** Begin EXTRACTED DATA **

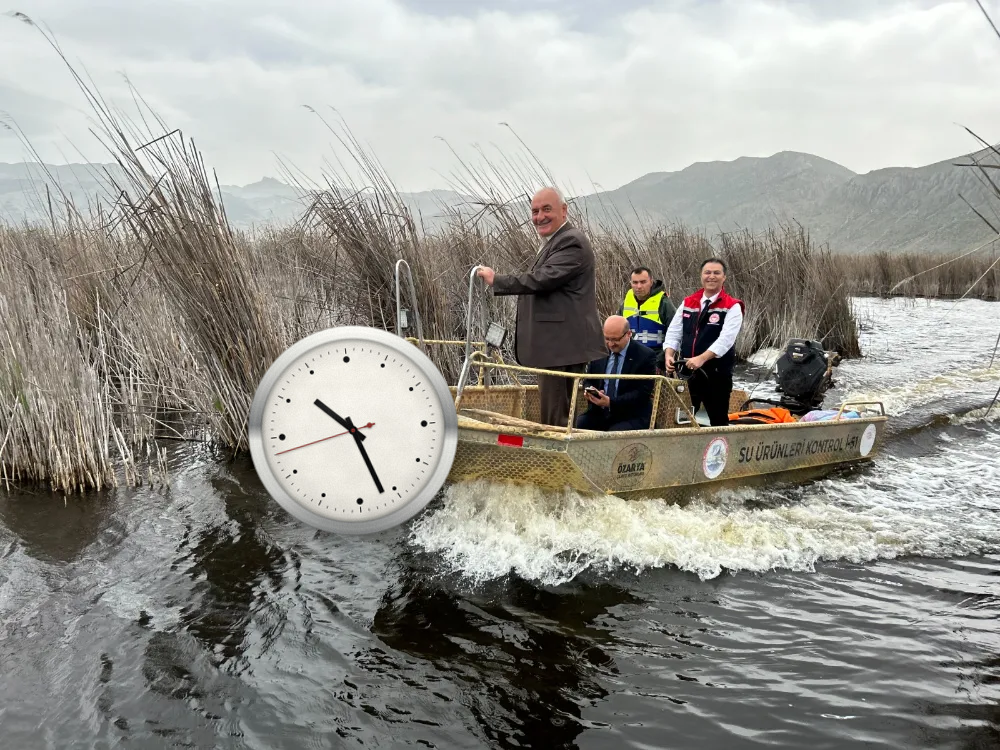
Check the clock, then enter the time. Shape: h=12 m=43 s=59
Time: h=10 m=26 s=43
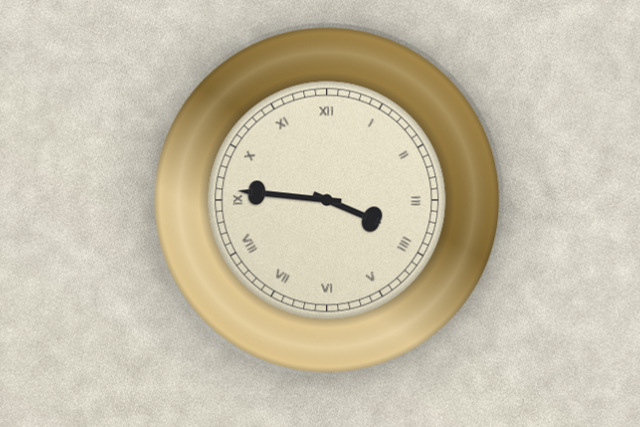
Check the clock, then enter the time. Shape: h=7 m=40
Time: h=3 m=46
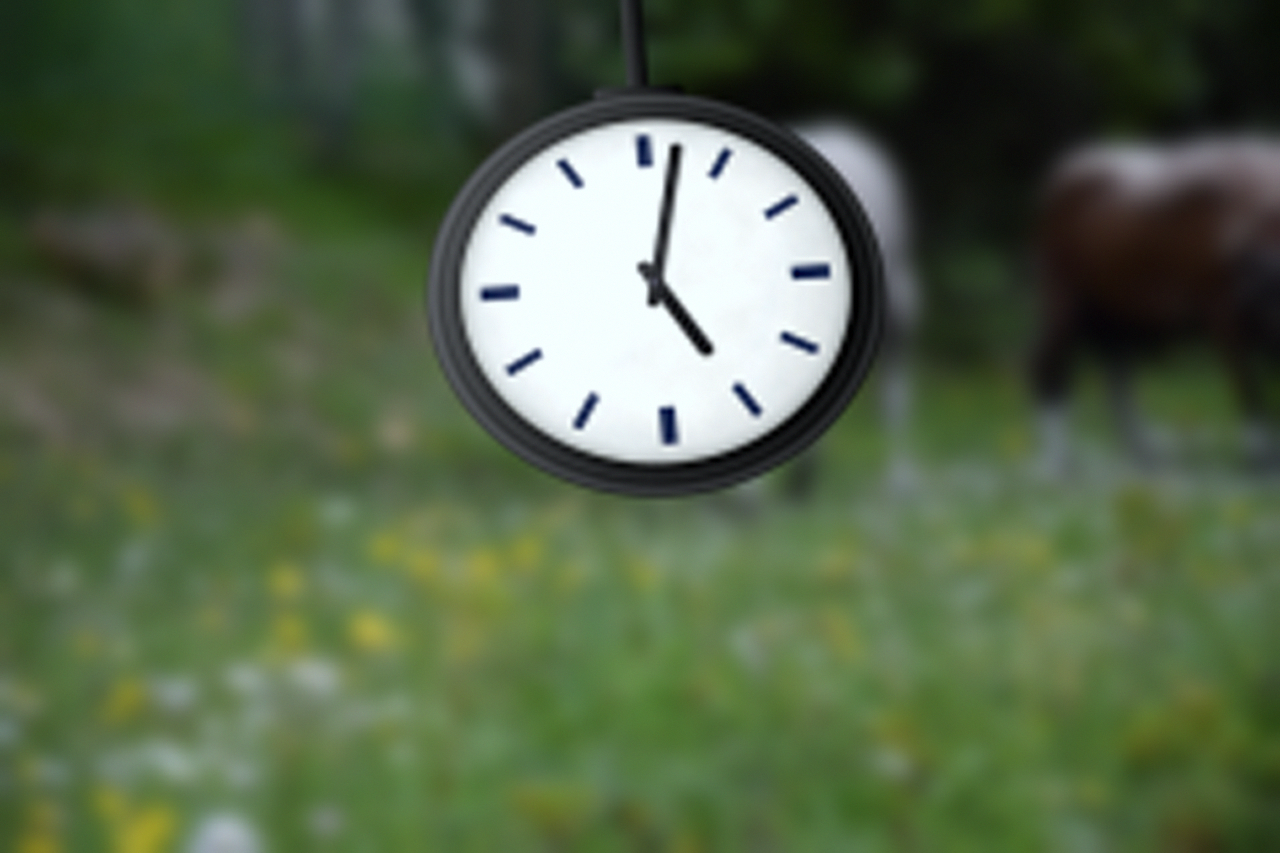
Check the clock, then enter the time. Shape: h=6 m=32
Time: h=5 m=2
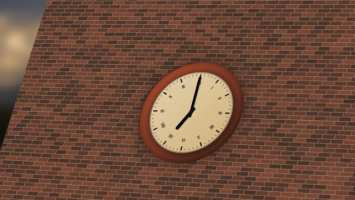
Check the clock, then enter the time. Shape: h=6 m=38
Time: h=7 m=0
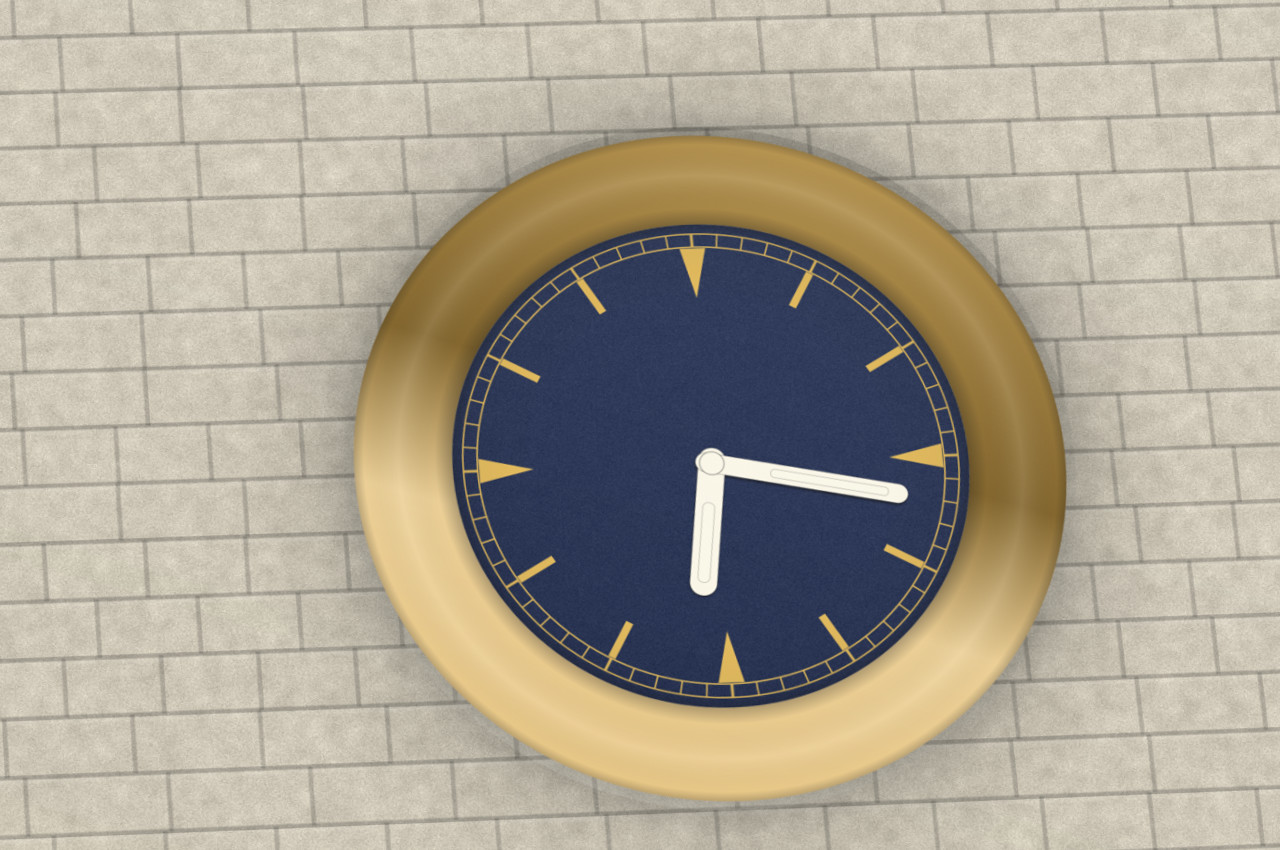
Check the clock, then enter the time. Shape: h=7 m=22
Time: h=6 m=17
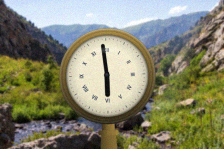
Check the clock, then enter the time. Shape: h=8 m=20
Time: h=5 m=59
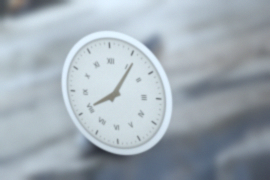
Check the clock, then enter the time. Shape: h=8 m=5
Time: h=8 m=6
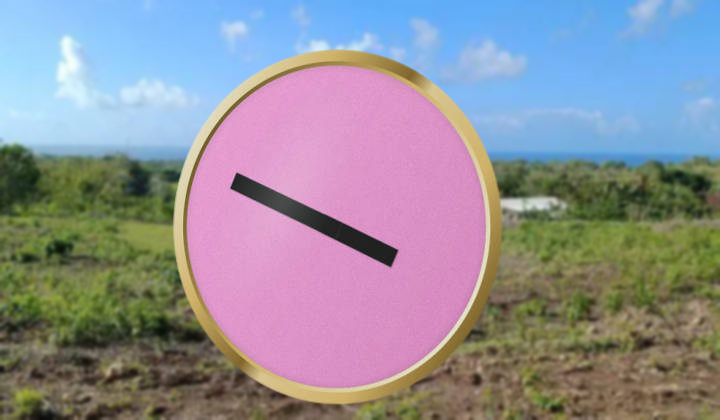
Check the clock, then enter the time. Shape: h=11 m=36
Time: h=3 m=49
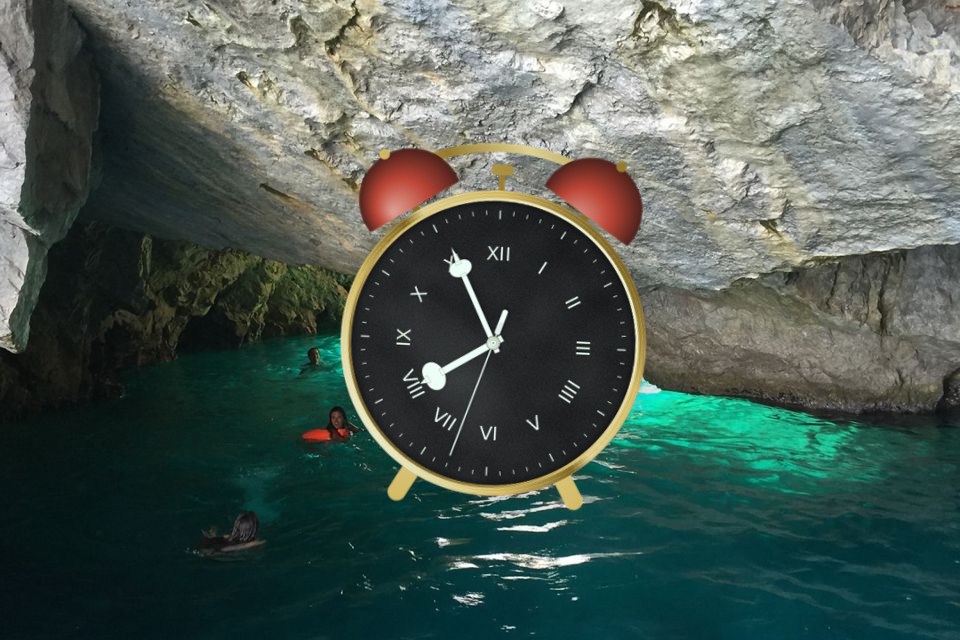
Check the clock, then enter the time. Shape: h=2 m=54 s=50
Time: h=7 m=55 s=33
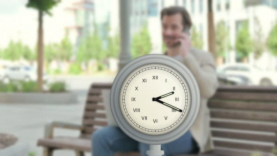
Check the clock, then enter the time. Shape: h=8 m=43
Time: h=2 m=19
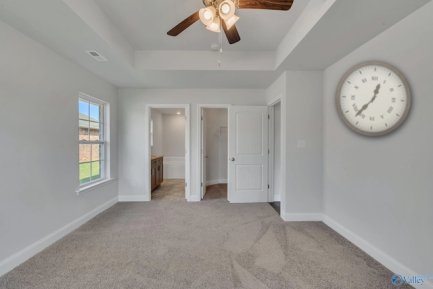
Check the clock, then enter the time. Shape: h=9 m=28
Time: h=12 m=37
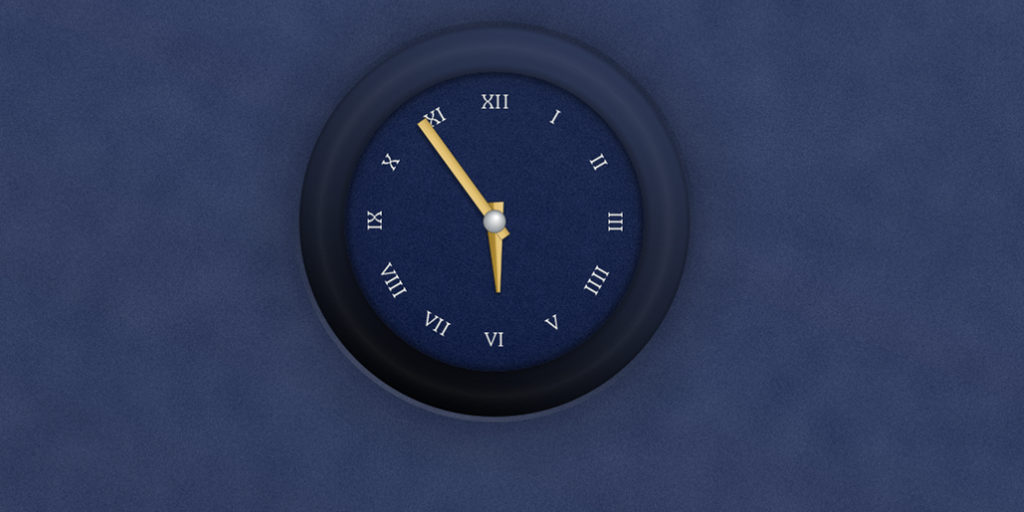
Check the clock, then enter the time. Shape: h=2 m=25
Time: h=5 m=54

** End EXTRACTED DATA **

*INSTRUCTIONS FOR THE TASK:* Arrange every line of the material as a Markdown table with two columns, Row and Line, numbering the rows and skipping blank lines. Leave the pictures out.

*FULL ANSWER:*
| Row | Line |
|---|---|
| 1 | Check the clock, then enter the time. Shape: h=12 m=43 s=59 |
| 2 | Time: h=10 m=26 s=43 |
| 3 | Check the clock, then enter the time. Shape: h=7 m=40 |
| 4 | Time: h=3 m=46 |
| 5 | Check the clock, then enter the time. Shape: h=6 m=32 |
| 6 | Time: h=5 m=2 |
| 7 | Check the clock, then enter the time. Shape: h=6 m=38 |
| 8 | Time: h=7 m=0 |
| 9 | Check the clock, then enter the time. Shape: h=7 m=22 |
| 10 | Time: h=6 m=17 |
| 11 | Check the clock, then enter the time. Shape: h=8 m=20 |
| 12 | Time: h=5 m=59 |
| 13 | Check the clock, then enter the time. Shape: h=8 m=5 |
| 14 | Time: h=8 m=6 |
| 15 | Check the clock, then enter the time. Shape: h=11 m=36 |
| 16 | Time: h=3 m=49 |
| 17 | Check the clock, then enter the time. Shape: h=2 m=54 s=50 |
| 18 | Time: h=7 m=55 s=33 |
| 19 | Check the clock, then enter the time. Shape: h=8 m=43 |
| 20 | Time: h=2 m=19 |
| 21 | Check the clock, then enter the time. Shape: h=9 m=28 |
| 22 | Time: h=12 m=37 |
| 23 | Check the clock, then enter the time. Shape: h=2 m=25 |
| 24 | Time: h=5 m=54 |